It is understood and agreed that the obligation under MLPA I of FHHLC to
cure, repurchase or replace any Mortgage Loan as to which a breach has occurred
and is continuing shall constitute the sole remedy against FHHLC respecting such
breach available to the Purchaser on its behalf.
It is understood and agreed that the representations and warranties set
forth in this Section 3.1 shall survive the sale of the Mortgage Loans to the
Purchaser hereunder and the subsequent transfer of the Mortgage Loans by the
Purchaser to the Trustee pursuant to the Pooling and Servicing Agreement.
ARTICLE IV
Miscellaneous
Section 4.1 Transfer Intended as Sale. It is the express intent of the
parties hereto that the conveyance of the Mortgage Loans by the Seller to the
Purchaser be, and be construed as, absolute sales thereof. It is, further, not
the intention of the parties that such conveyances be deemed a pledge thereof by
the Seller to the Purchaser. However, in the event that, notwithstanding the
intent of the parties, the Mortgage Loans are held to be the property of the
Seller or the Purchaser, respectively, or if for any other reason this Agreement
is held or deemed to create a security interest in such assets, then (i) this
Agreement shall be deemed to be a security agreement within the meaning of the
Uniform Commercial Code of the State of Texas and (ii) the conveyance of the
Mortgage Loans provided for in this Agreement shall be deemed to be an
assignment and a grant by the Seller to the Purchaser of a security interest in
all of the Mortgage Loans, whether now owned or hereafter acquired.

+--

→ Tasks to carry out:
**1)** From the mortgage loan agreement above, translate this sentence into Spanish: "It is, further, not the intention of the parties that such conveyances be deemed a pledge thereof by the Seller to the Purchaser."
**2)** Repeat the passage of the mortgage loan agreement above word for word, starting at "It is understood and agreed that the obligation" and ending at "on its behalf.".
**3)** Pick up the mortgage loan agreement above where it stops and write the next part.

→ Collected material:
+--

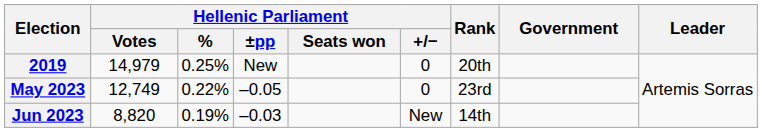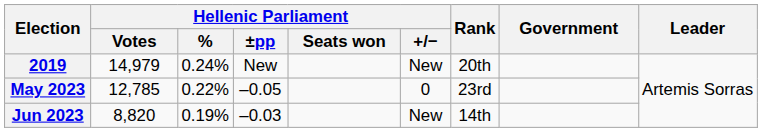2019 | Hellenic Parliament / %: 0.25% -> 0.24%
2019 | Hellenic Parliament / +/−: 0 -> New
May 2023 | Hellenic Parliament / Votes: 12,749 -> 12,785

+--

→ Per-task answers:
**1)** Asimismo, no es la intención de las partes que dichas transmisiones se consideren una prenda de los mismos por parte del Vendedor a favor del Comprador.

**2)**
It is understood and agreed that the obligation under MLPA I of FHHLC to
cure, repurchase or replace any Mortgage Loan as to which a breach has occurred
and is continuing shall constitute the sole remedy against FHHLC respecting such
breach available to the Purchaser on its behalf.

**3)**
The Seller and the Purchaser shall, to the extent consistent with this
Agreement, take such actions as may be necessary to ensure that, if this
Agreement were deemed to create a security interest in the Mortgage Loans, such
security interest would be deemed to be a perfected security interest of first
priority under applicable law and will be maintained as such throughout the term
of the Agreement. The Seller and the Purchaser shall arrange for filing any
Uniform Commercial Code continuation statements in connection with any security
interest granted hereby.
Section 4.2 Seller's Consent to Assignment. The Seller hereby consents to
the assignment, transfer and conveyance by the Purchaser to the Purchaser's
designee of the rights with respect to the Mortgage Loans granted to the
Purchaser pursuant to the representations and warranties made by Seller in
Section III hereof, including the representations and warranties made by FHHLC
in the Mortgage Loan Purchase Agreement.
Section 4.3 Specific Performance. Either party may enforce specific
performance of this Agreement.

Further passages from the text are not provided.